Samsung a annoncé le retrait de plusieurs applications de ses téléviseurs connectés après une enquête de TechCrunch. Ces applis, dont un simple jeu Pac-Man mis en avant par la marque, transformaient discrètement les téléviseurs en points de sortie pour un réseau de proxy résidentiel. Des inconnus pouvaient ainsi faire transiter leur trafic internet via la connexion des utilisateurs, à leur insu.
L’essentiel
- Des applis Samsung Smart TV, dont un jeu Pac-Man, contenaient un code de proxy résidentiel
- Le fournisseur identifié, Bright Data, s’en servait notamment pour scraper LinkedIn et collecter des données destinées à l’IA
- Samsung a restreint les nouvelles inscriptions et retire les applications concernées
- LG avait fait le même constat en juillet : 42 % de ses applis contenaient ce type de code
Le principe est simple, mais discret. Une application anodine embarque, en arrière-plan, le code d’un fournisseur de proxy résidentiel.
Le téléviseur devient alors un « nœud de sortie » : la connexion internet du foyer est mise à disposition d’inconnus, qui font transiter leur trafic web à travers elle. Le tunnel reste actif même après la fermeture de l’application, selon les chercheurs cités par TechCrunch.
Un jeu Pac-Man mis en avant par Samsung
L’un des cas les plus frappants concerne une application classée dans la sélection « Editor’s Choice » de Samsung : un simple jeu Pac-Man, revendiquant des installations sur des centaines de millions de téléviseurs.
Le chercheur Harrison Sand résume le problème : ce qui a été validé lors de la revue de l’application n’est pas nécessairement ce qui s’exécute réellement une fois installée, l’appli allant chercher du code externe après coup.

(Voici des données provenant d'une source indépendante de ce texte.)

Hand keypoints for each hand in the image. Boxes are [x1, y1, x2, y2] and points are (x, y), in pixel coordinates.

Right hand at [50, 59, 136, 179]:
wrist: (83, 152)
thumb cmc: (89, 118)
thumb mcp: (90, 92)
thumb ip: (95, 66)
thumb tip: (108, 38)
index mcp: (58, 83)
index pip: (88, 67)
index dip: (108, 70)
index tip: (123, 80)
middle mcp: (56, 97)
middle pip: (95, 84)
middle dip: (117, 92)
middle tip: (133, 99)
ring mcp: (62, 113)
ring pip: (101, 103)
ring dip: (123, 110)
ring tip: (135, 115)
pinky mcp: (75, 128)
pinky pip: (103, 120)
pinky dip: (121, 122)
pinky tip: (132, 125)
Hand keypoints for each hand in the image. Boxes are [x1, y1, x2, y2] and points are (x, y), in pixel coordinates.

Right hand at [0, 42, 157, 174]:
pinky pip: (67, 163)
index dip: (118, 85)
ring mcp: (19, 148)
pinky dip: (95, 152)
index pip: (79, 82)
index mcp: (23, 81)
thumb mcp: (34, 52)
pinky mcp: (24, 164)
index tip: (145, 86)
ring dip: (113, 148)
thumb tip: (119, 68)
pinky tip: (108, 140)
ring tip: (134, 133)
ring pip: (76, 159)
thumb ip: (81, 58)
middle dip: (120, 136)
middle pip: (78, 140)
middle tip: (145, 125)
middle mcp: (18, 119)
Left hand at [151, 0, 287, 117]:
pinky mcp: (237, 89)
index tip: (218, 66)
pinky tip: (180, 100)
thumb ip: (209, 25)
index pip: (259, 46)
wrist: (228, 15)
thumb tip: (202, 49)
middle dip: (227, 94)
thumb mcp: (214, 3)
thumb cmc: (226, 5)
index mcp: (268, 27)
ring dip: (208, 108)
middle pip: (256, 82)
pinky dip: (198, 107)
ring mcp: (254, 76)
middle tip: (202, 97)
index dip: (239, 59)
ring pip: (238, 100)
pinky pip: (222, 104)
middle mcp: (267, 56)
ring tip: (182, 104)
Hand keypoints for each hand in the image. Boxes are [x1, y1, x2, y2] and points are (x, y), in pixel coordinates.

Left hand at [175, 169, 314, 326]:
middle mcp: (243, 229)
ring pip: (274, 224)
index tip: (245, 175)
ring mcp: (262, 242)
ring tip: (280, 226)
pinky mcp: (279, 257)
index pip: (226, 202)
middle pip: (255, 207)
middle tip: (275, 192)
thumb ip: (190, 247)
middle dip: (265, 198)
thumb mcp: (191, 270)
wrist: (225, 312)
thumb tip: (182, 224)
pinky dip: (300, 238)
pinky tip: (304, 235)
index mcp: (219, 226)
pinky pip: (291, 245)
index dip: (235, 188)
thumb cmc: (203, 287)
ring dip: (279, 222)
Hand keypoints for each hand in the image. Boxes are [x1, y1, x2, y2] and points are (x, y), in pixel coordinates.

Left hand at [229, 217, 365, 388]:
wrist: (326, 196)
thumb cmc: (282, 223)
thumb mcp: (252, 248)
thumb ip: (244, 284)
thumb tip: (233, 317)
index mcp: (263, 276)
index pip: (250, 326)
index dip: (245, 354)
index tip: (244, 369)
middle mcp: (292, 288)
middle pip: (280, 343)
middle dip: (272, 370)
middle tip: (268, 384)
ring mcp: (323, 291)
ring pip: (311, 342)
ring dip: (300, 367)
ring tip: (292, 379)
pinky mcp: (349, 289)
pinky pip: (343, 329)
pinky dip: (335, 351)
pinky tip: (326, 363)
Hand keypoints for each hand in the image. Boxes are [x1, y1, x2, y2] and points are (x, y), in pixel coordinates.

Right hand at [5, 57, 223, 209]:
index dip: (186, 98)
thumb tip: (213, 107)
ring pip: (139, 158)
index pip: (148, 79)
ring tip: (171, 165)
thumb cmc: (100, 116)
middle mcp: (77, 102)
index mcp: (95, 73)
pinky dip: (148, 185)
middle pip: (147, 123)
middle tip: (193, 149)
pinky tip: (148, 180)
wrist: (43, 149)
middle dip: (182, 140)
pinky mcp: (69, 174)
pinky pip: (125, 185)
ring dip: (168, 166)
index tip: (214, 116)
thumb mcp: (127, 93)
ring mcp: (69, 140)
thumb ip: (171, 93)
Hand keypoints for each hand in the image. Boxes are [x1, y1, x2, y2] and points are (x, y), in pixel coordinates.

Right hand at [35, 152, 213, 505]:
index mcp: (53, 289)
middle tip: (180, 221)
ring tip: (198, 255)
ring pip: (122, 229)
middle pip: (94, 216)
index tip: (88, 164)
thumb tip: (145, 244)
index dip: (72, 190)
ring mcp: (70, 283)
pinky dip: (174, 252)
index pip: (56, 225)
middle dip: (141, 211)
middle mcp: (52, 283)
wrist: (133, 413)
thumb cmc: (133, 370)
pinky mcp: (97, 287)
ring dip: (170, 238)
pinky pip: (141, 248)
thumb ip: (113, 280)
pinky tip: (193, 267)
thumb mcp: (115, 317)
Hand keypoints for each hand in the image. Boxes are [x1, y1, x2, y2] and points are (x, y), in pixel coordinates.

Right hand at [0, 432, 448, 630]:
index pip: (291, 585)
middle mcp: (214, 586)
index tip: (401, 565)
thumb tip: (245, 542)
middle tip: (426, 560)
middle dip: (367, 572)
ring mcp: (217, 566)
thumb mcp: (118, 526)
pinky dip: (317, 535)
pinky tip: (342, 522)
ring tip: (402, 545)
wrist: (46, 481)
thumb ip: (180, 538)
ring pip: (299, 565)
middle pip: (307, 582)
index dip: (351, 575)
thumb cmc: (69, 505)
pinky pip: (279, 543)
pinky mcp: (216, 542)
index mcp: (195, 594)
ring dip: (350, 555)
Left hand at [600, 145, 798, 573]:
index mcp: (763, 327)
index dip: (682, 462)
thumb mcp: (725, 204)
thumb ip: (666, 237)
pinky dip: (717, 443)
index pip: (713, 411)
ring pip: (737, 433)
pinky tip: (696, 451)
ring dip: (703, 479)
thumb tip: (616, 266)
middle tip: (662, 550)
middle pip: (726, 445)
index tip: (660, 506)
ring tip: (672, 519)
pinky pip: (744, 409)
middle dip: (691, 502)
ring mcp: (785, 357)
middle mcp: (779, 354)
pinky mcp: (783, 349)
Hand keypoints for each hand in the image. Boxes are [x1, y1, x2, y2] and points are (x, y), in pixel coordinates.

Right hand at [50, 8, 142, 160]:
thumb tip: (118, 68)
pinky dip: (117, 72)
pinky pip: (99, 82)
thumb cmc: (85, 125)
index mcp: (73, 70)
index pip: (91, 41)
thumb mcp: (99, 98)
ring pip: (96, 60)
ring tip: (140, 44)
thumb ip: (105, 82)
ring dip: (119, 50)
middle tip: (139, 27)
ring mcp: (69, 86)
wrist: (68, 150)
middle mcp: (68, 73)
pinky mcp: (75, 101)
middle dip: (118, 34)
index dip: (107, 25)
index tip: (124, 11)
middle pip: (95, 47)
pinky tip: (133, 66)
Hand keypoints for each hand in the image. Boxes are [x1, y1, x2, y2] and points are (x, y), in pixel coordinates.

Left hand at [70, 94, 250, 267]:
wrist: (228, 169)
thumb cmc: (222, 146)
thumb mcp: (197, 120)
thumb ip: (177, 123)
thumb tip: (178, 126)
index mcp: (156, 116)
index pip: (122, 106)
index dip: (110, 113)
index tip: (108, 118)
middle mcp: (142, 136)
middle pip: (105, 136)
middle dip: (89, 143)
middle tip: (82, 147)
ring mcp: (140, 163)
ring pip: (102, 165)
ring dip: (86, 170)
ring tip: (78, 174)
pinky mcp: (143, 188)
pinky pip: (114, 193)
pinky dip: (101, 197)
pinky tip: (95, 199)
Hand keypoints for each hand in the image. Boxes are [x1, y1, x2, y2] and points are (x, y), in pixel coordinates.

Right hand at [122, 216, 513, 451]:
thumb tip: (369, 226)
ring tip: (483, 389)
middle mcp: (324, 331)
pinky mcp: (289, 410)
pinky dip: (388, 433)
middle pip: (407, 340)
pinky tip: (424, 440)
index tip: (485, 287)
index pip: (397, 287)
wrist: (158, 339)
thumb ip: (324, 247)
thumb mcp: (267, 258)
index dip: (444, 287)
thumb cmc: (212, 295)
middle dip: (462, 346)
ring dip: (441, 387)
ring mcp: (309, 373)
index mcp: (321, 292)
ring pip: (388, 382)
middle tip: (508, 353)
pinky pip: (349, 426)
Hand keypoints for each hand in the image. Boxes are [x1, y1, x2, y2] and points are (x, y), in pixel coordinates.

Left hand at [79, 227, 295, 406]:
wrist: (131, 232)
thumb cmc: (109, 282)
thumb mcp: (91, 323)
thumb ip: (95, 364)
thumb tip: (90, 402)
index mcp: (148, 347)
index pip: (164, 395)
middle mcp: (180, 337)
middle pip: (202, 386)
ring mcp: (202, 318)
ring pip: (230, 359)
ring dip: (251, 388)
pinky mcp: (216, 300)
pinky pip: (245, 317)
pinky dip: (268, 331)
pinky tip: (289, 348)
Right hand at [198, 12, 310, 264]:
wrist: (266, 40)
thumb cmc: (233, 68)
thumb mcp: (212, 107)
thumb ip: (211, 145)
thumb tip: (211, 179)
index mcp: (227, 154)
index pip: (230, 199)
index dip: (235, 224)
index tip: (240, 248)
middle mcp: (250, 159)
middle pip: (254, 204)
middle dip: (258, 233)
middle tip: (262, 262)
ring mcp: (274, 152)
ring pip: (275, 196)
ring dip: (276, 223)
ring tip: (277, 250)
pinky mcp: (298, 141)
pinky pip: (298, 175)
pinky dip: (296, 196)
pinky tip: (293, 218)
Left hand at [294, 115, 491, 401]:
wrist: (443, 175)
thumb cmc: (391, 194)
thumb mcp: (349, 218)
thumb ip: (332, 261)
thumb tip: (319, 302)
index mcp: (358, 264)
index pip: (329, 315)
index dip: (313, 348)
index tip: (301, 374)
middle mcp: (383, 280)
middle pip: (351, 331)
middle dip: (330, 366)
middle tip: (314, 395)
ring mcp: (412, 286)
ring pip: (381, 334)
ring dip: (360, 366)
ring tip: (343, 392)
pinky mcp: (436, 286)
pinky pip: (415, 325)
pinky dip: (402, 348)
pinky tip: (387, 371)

Le fournisseur identifié derrière plusieurs de ces intégrations est Bright Data, société israélienne spécialisée dans les proxys résidentiels. Son responsable marketing, Yanay Sela, a refusé de préciser la part de ses clients suspendus depuis l’affaire. Ce réseau servait notamment à scraper LinkedIn et à collecter des données pour l’entraînement de modèles d’IA.
Samsung restreint les nouvelles applications, LG déjà concerné
Contacté début août par TechCrunch, Samsung a réagi rapidement. La marque coréenne affirme avoir déjà restreint les nouvelles inscriptions d’applications intégrant ce type de proxy, et travailler au retrait des applis déjà en ligne.
Ce n’est pas un cas isolé. Une coalition inédite pour sécuriser les agents IA s’est d’ailleurs formée cet été, signe que l’industrie tech prend progressivement la mesure des angles morts de sécurité liés à la collecte de données.
LG avait fait le même constat dès juillet 2026 : une vérification interne avait révélé que 42 % de ses applications pour téléviseurs connectés embarquaient du code de proxy résidentiel, avant un nettoyage similaire de sa boutique d’applications.
Pourquoi ces réseaux de proxy intéressent tant l’IA
Les fournisseurs de proxy résidentiel comme Bright Data vendent un accès à des adresses IP domestiques, jugées plus crédibles que celles de centres de données pour contourner les blocages anti-scraping des sites web.
Avec la ruée vers les données d’entraînement pour les modèles d’intelligence artificielle, la demande pour ce type d’infrastructure a explosé, quitte à recruter, sans le dire clairement, la connexion internet de millions de foyers via des applications grand public.
Pour un téléspectateur français équipé d’un modèle Samsung, difficile de savoir a priori si son téléviseur est concerné : aucune alerte visible n’apparaît à l’écran, et l’application continue de fonctionner normalement.
La seule protection concrète reste, pour l’instant, la vigilance de Samsung et LG sur leurs propres boutiques d’applications — un chantier qui rappelle que cette IA jugée trop risquée pour la cybersécurité n’est pas le seul angle mort que l’essor de l’IA fait apparaître dans nos objets connectés.